In my final note as WGHA’s executive director, rather than reflect on the progress we’ve made together over the past decade, I’d like to look ahead and offer a specific ask of each of you. Our global health community is facing potentially seismic shifts in the coming years that could impact virtually every organization in our state’s global health ecosystem. The prospective impact on the people we partner with and serve is enormous.
Twenty-eight percent. That’s the budget cut the Trump administration is proposing to the State Department and USAID. Twenty percent is the cut called for to the Health and Human Services (HHS) budget, which includes the National Institutes of Health (NIH) and the Centers for Disease Control and Prevention (CDC), The White House’s 2018 budget proposal, released this week, calls for $15.1 billion in cuts to basic research. It also calls for funding to be eliminated for the Fogarty International Center at NIH, and the Global Climate Change Initiative (GCCI). There is a sliver of good news: the Global Alliance for Vaccines and Immunizations (GAVI), PEPFAR (President’s Emergency Program for Aids Relief) and the Faster Cures cancer program were spared.

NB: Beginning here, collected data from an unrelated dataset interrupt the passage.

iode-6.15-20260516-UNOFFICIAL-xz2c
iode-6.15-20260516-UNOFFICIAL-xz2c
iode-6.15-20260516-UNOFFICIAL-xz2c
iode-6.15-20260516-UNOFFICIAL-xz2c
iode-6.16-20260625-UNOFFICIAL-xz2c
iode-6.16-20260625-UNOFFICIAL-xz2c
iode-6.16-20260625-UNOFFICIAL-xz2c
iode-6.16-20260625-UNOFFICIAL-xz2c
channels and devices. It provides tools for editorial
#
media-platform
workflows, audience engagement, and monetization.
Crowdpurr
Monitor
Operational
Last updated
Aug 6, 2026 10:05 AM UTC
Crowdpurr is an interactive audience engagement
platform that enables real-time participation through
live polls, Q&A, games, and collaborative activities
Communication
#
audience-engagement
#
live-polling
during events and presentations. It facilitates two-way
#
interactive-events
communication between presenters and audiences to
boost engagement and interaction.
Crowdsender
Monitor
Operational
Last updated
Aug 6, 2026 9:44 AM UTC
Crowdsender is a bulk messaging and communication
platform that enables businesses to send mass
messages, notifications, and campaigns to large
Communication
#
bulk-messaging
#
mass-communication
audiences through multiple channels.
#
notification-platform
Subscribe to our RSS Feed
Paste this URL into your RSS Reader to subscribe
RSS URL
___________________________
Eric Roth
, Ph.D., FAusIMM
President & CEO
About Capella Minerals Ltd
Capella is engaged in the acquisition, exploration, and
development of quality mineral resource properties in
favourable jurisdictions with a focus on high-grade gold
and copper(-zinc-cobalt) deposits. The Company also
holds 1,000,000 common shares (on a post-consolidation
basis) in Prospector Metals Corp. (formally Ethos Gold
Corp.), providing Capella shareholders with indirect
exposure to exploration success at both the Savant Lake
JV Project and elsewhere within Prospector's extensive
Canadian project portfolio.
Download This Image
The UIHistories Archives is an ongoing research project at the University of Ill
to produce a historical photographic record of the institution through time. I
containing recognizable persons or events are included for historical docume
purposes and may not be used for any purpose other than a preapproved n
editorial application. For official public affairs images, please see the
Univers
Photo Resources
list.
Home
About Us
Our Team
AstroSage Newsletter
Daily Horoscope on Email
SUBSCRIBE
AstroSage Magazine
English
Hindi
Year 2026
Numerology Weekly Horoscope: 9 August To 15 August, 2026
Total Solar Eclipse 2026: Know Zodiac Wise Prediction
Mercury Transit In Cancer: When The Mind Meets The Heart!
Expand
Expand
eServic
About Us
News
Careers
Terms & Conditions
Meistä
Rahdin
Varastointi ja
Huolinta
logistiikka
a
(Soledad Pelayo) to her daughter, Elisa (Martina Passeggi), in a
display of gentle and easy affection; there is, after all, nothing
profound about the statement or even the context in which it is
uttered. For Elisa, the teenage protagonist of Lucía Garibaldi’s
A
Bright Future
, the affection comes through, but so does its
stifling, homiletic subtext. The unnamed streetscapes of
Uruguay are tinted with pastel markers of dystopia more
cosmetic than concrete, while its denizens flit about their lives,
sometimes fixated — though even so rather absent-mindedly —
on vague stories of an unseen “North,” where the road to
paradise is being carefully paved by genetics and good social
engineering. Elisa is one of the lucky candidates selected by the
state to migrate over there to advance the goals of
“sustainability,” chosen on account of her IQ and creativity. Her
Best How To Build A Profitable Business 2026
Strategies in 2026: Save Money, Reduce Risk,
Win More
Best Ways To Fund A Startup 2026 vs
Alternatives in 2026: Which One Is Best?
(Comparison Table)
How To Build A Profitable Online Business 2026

Despite the terrifying forecast, I am optimistic. We all have the power to influence the outcome, since Congress will have the final say.
This is where you come in.
Whether or not your organization has a government affairs team, it is incumbent upon every one of us individually to make the case to our representatives and senators about the importance of our work.
WGHA is working on your behalf to make the case to our state’s federal delegation about the collective impact of your efforts—from developing new drugs and vaccines, new ways of tracking disease, and programs to keep mothers and children safe and pandemics at bay. We’re providing monthly updates to our state’s congressional delegation.
When you make your call, you can provide details from the WGHA Landscape Study to help make the case. We have 168 global health organizations in Washington State working in 151 countries on more than 5,000 projects. Our organizations get most of their funding from US government agencies, including NIH, USAID, CDC, and the Department of Defense, along with private contributions from foundations and individuals. We have about 13,000 direct jobs in Washington State and contribute nearly $6 billion to the state’s economy.
These organizations and others are working to advocate nationally on behalf of the global health and global development communities. We want to leverage their efforts, not be duplicative.
WGHA’s role is rooted in this community. Share your stories with us so we can pass the news of your work in a cohesive narrative that provides the total impact of all of our work for our legislators.
Just don’t leave it up to someone else. We all have a stake in this fight.